Photo By Kevin Bourassa, 2001
Douglas Elliott, Elliott & Kim, Toronto

 

"... before even seeing the forms, the Honourable Robert Runciman announced that he would be rejecting the documents Reverend Hawkes was planning to submit on the grounds of a prohibition in federal law."

 

 

 

 

 

 

"Make no mistake. In our view, this refusal by the Ontario Government to accept our documents and to register these marriages has no impact on the legal validity of these marriages"

 

 

 

 

The Metropolitan Community Church of Toronto "will not allow the Government to make the Church and unwilling party to unlawful discrimination against gay and lesbian couples."

 

 

 

Link to  Elliott & Kim - our heroes fighting for our right to marriage in Ontario

 

Press Release from the Offices of Elliott & Kim :
January 19, 2001

"Last year the Metropolitan Community Church of Toronto introduced the ancient Christian practice of publishing banns of marriage, which permits marriage following a series of three weekly announcements during divine service of a couple's intention to marry . Under section 5 of the Ontario Marriage Act, the Church is permitted to marry a couple where the banns have been published without the need for a license issued by the municipal clerk. On International Human Rights Day, December 10, 2000, Reverend Hawkes published the banns of marriage for Kevin Bourassa and Joe Varnell, and for Elaine and Anne Vautour. He also published the banns for these couples on the two following Sundays. Reverend Hawkes received no lawful objection in response to these publications.

On Sunday, January 14, 2001, Elaine and Anne and Kevin and Joe were married in the Church. The marriage was recorded in the Church's marriage register, and the forms required by law were duly completed. Reverend Hawkes expressed his hope that day that when the forms were received by the Ontario Government, they would be registered in accordance with s.19 of the Vital Statistics Act. However, the next day, before even seeing the forms, the Honourable Robert Runciman announced that he would be rejectinng the documents Reverend Hawkes was planning to submit on the grounds of a prohibition in federal law. on Tuesday of this week, after Reverrend Hawkes had submitted the forms, I contacted Mr. Robert Charney, counsel for the Attorney General of Ontario, about these documents. Mr. Charney confirmed to me that the documents would refused for registration, and that the Church and the couples would be notified in writing. I then connsulted the Church and the couples about our next step.

This morning, we issued an Application for judicial review in the Divisional Court of Ontario on behalf of the Church seeking a Court Order compelling Ontario to register these marriages. The couples have agreed to support this proceeding by filing affidavits with the Court. The Respondents in the Application are the Ontario Government and the Government of Canada. The Respondents have been made aware of this proceeding, and they will be served shortly.

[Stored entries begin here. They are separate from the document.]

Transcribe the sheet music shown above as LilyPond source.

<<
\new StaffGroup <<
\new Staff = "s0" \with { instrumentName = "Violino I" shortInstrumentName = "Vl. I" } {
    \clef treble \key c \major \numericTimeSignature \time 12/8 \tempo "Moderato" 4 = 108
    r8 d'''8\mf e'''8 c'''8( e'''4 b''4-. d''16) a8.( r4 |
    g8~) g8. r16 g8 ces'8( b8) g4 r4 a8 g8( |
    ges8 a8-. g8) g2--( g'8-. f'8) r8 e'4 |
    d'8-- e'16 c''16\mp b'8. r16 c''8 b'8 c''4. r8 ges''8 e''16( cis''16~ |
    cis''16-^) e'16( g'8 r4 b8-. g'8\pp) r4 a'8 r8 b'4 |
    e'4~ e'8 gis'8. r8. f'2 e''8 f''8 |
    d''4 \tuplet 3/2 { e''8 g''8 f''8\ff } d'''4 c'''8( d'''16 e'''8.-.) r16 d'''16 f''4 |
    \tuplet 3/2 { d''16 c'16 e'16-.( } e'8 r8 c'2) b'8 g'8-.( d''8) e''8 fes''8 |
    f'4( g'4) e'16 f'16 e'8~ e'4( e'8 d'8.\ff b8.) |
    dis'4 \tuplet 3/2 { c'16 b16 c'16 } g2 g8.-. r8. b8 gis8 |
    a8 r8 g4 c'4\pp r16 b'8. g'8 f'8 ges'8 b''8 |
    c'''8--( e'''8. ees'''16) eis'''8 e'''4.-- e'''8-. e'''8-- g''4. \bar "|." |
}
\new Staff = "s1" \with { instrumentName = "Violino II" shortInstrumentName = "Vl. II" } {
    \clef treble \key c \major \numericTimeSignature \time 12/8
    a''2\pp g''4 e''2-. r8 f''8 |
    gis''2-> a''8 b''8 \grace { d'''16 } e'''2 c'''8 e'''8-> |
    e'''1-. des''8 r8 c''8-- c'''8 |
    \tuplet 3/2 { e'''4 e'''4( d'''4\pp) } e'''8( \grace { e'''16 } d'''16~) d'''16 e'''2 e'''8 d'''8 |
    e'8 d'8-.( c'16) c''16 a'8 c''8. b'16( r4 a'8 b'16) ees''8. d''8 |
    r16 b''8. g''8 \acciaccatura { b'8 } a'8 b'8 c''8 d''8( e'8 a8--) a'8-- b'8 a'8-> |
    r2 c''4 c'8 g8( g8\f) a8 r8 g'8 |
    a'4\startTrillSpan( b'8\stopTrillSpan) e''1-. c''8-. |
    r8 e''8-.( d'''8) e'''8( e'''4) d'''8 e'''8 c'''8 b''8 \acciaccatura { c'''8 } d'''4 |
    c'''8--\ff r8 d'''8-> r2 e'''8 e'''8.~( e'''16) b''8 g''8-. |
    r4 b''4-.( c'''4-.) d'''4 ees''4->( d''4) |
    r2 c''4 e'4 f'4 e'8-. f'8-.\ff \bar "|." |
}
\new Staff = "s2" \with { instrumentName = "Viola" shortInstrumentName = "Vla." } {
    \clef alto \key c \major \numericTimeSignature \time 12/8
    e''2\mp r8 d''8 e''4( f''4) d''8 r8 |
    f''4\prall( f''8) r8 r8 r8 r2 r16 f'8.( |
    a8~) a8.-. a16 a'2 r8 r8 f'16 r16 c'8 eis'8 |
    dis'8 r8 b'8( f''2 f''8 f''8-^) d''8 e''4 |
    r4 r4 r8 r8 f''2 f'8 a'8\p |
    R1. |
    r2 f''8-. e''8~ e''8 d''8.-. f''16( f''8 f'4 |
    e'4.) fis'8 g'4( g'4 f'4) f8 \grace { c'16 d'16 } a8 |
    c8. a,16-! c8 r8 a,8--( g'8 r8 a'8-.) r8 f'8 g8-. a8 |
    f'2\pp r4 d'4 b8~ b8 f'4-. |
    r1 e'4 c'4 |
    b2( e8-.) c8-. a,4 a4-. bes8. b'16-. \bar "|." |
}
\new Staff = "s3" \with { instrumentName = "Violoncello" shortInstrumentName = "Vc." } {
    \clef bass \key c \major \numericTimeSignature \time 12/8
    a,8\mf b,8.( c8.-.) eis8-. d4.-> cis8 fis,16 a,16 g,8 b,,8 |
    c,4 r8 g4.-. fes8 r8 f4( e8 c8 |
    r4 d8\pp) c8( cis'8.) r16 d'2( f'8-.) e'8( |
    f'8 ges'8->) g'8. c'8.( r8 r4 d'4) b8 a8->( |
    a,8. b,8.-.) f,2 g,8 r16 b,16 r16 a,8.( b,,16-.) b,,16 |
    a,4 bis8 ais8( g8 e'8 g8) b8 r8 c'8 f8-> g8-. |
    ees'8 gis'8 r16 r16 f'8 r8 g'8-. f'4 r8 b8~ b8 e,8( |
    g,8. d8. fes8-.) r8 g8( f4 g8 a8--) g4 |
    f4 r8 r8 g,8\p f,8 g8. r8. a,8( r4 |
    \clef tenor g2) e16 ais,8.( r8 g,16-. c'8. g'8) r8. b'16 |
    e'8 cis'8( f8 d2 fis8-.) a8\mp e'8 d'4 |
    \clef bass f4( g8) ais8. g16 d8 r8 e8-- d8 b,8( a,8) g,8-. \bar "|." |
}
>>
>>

Next Friday, we will be bringing a motion to have this case tried at the same time as the existing case brought by a number of couples, represented by Martha McCarthy, who are seeking to obtain marriage licenses from the City of Toronto. At present, I can confirm that both Ms. McCarthy and Mr. Charney have consented to this linking of the cases, but I have not been advised of the position of the Attorney General of Canada. By linking the cases, we hope to maximize the efficient use of the Court's time. If we are successful, our application will be heard in October [Application was heard in November 2001].

Make no mistake. In our view, this refusal by the Ontario Government to accept our documents and to register these marriages has no impact on the legal validity of these marriages. It was open to the Church and the couples to simply ignore the reistration requirement under the Vital Statistics Act. However, the law does oblige the Church to register the marriages with the Ontario government for statistical purposes, and the Church concluded that it was bound to comply with the law.

The Church was also entitled to ignore the refusal to reister these documents. In our view, the Registrar General has no authority to pass judgment on the validity of these marriages but only to ensure that the documents have been correctly completed. However, the Church has concluded that it must defend the integrity of these marriages and of its religious freedom to marry in accordance with its religious views, and not to permit the religious restrictions of others to be imposed on it by the Government. The Church will not allow the Government to make the Church and unwilling party to unlawful discrimination against gay and lesbian couples. Our instructions are to pursue this action vigorously, if necessary all the way to the Supreme Court of Canada."